▶ **Chart comprehension data**
◇ ◇ ◇ ◇ ◇ ◇ ◇
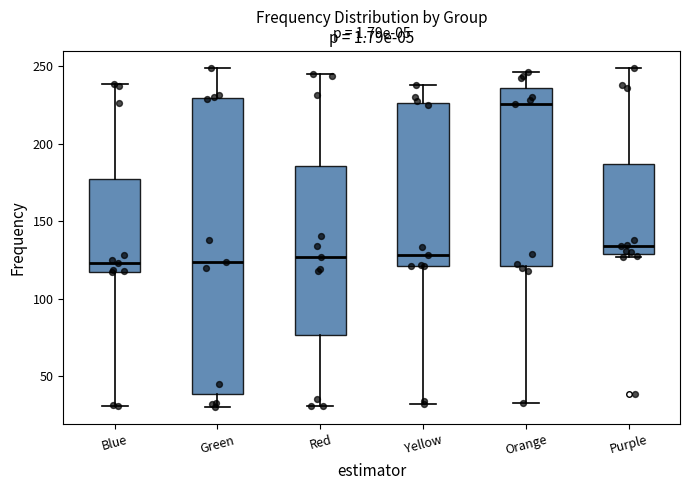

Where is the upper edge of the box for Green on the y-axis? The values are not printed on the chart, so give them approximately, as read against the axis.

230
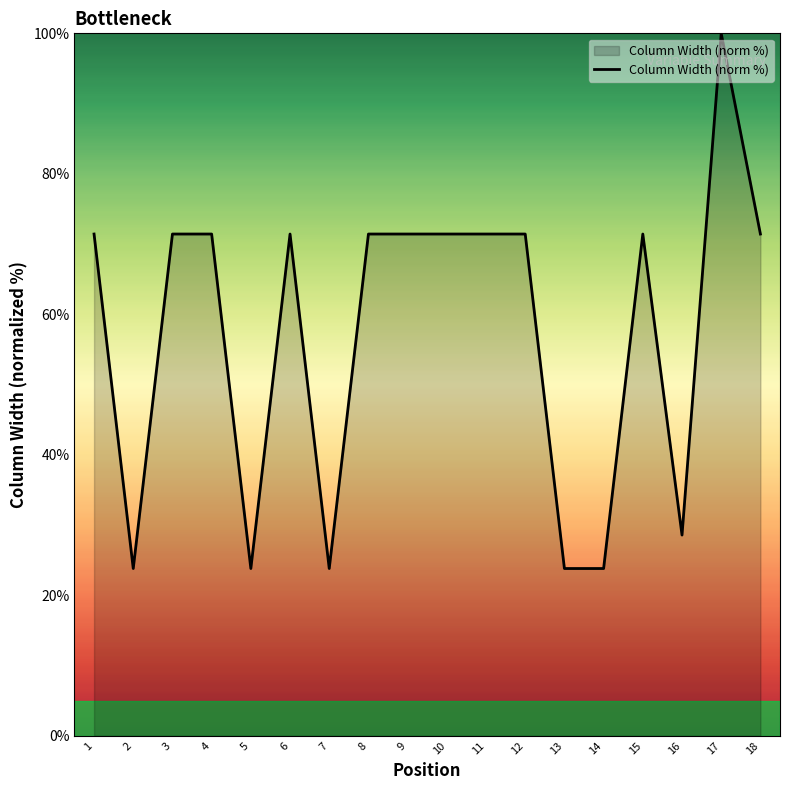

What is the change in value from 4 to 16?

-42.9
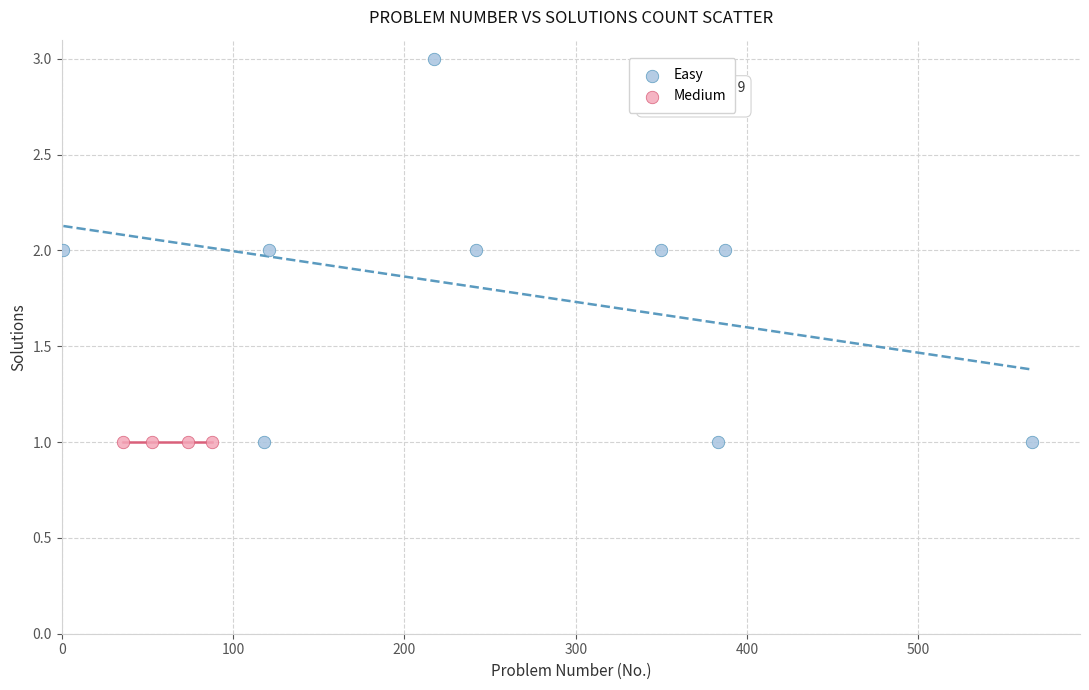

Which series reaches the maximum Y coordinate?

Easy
◇ ◇ ◇ ◇ ◇ ◇ ◇
Rewrite each line of the items above as a numbered list, skipping blank lines and leaving out the pictures.

1. Where is the upper edge of the box for Green on the y-axis? The values are not printed on the chart, so give them approximately, as read against the axis.
2. 230
3. What is the change in value from 4 to 16?
4. -42.9
5. Which series reaches the maximum Y coordinate?
6. Easy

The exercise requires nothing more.